ROC Curves
The graphs in this section show the ROC curves for the better
performing models (the models with an AUC ROC great than 0.65).
An ROC curve plots false positive rate on the x-axis against the true
positive rate on the y-axis, as the threshold changes. The
first point in the bottom left corner of the ROC curve corresponds to
the TPR and FPR at a threshold of 1. Next, imagine we change the
threshold to 0.95. Then all students with a predicted value above 0.95
are predicted to pass the college-level course, and all students with a
predicted value below 0.95 are predicted to fail. At this threshold,
most of the students we classify as passing will be observed
positives, so we expect a high true positive rate and a low false
positive rate. As we lower the threshold, we will classify more and more
student as passing, which increases the false positive rate and
decreases the true positive rate. A good model has a high true
positive rate and a low false positive rate, so points to
the left and up are markers of a good model.

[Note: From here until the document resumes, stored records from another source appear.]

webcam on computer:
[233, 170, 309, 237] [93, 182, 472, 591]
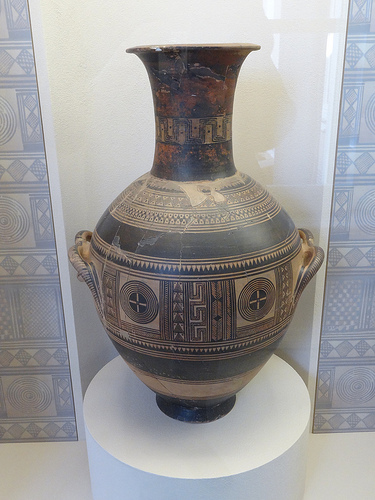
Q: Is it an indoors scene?
A: Yes, it is indoors.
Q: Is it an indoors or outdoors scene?
A: It is indoors.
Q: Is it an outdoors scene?
A: No, it is indoors.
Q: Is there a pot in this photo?
A: Yes, there is a pot.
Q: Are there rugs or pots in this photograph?
A: Yes, there is a pot.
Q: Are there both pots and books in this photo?
A: No, there is a pot but no books.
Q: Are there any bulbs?
A: No, there are no bulbs.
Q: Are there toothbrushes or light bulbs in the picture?
A: No, there are no light bulbs or toothbrushes.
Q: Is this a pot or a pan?
A: This is a pot.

We usually compare a model’s ROC curve to a line that goes straight
up the diagonal. This diagonal line corresponds to the performance of a
random classifier (e.g., a model that predicts as well as a coin flip).

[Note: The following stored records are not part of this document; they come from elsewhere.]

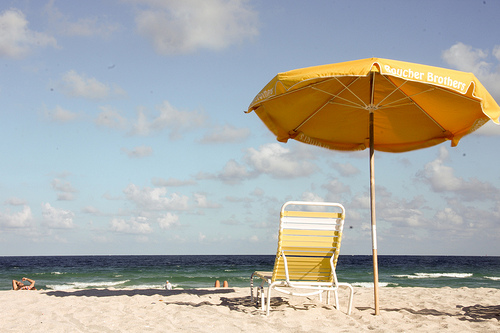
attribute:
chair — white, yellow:
[251, 213, 310, 281]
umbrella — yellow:
[370, 27, 428, 126]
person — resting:
[14, 261, 39, 293]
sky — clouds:
[169, 145, 275, 248]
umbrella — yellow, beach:
[250, 49, 498, 309]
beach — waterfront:
[19, 291, 469, 330]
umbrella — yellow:
[241, 54, 492, 329]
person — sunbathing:
[6, 270, 52, 296]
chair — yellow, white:
[256, 199, 359, 330]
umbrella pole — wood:
[362, 104, 385, 310]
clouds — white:
[38, 171, 222, 250]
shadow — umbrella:
[47, 286, 237, 297]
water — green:
[65, 257, 220, 276]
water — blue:
[121, 253, 216, 266]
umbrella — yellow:
[245, 55, 497, 180]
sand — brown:
[127, 310, 170, 326]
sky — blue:
[24, 95, 244, 190]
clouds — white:
[92, 171, 222, 241]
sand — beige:
[19, 278, 279, 328]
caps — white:
[390, 263, 482, 296]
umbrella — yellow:
[236, 45, 494, 184]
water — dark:
[6, 255, 498, 265]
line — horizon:
[1, 239, 498, 263]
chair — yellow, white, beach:
[236, 184, 371, 324]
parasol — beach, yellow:
[241, 41, 498, 184]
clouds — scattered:
[24, 185, 225, 240]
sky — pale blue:
[3, 9, 492, 255]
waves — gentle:
[395, 265, 477, 285]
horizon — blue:
[7, 239, 490, 260]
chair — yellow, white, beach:
[250, 199, 361, 319]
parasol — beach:
[236, 49, 490, 186]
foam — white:
[390, 265, 479, 286]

Ideally, a trained model informed by the patterns in the data performs
much better than a random classifier.
English
rocResultsTestE %>%
filter(highROC == 1 | learnerName == "glm_predset_act_engl_1") %>%
ggplot(aes(x = 1 - specificity, y = sensitivity)) +
geom_line(aes(linetype = predSet_info)) +
geom_abline(color = unname(unlist(mdrc_colors["red","c"]))) +
coord_equal() +
theme_bw() +
labs(x = "False Positive Rate",
y = "True Positive Rate",
linetype = "Predictors",
title = 'ROC Curve (Passing College-level English)') +
guides(color = "none")
English - Focused
rocResultsTestE %>%
filter(learnerName %in% c("glm_predset_gpa_1", "glm_predset_act_engl_1")) %>%
ggplot(aes(x = 1 - specificity, y = sensitivity)) +
geom_line(aes(linetype = predSet_info, color = predSet_info)) +
geom_abline(color = unname(unlist(mdrc_colors["red","c"]))) +
scale_color_manual(values = unname(unlist(mdrc_colors["blue",c(2,3)])))+
coord_equal() +
theme_bw() +
labs(x = "False Positive Rate",
y = "True Positive Rate",
linetype = "Predictors",
color = "Predictors",
title = 'ROC Curve (Passing College-level English)')
Math
rocResultsTestM %>%
filter(highROC == 1 | learnerName == "glm_predset_act_math_1") %>%
ggplot(aes(x = 1 - specificity, y = sensitivity)) +
geom_path(aes(linetype = predSet_info)) +
geom_abline(color = unname(unlist(mdrc_colors["red","c"]))) +
coord_equal() +
theme_bw() +
labs(x = "False Positive Rate",
y = "True Positive Rate",
linetype = "Predictors",
title = 'ROC Curve (Passing College-level Math)')
Math - Focused
rocResultsTestM %>%
filter(learnerName %in% c("glm_predset_gpa_1", "glm_predset_act_math_1")) %>%
ggplot(aes(x = 1 - specificity, y = sensitivity)) +
geom_line(aes(linetype = predSet_info, color = predSet_info)) +
geom_abline(color = unname(unlist(mdrc_colors["red","c"]))) +
scale_color_manual(values = unname(unlist(mdrc_colors["blue",c(2,3)])))+
coord_equal() +
theme_bw() +
labs(x = "False Positive Rate",
y = "True Positive Rate",
linetype = "Predictors",,
color = "Predictors",
title = 'ROC Curve (Passing College-level Math)')
Examining GPA Thresholds
If GPA is used to place students into college-level courses, it is be
useful to explore which GPA cut-offs will place more students
accurately.
Consider the following 2 x 2 table. First, (in the rows) it
classifies students by their placement recommendation for whether they
should be in a college-level course or not. This recommendation may be
based a single measure, like high school GPA, or on a combination of
multiple measures. Then, (in columns) students are classified by their
observed success in the college-level course. For a given threshold,
students with GPAs above it are recommended to be placed in the
college-level course, and students with GPAs below it are not
recommended for the college-level course.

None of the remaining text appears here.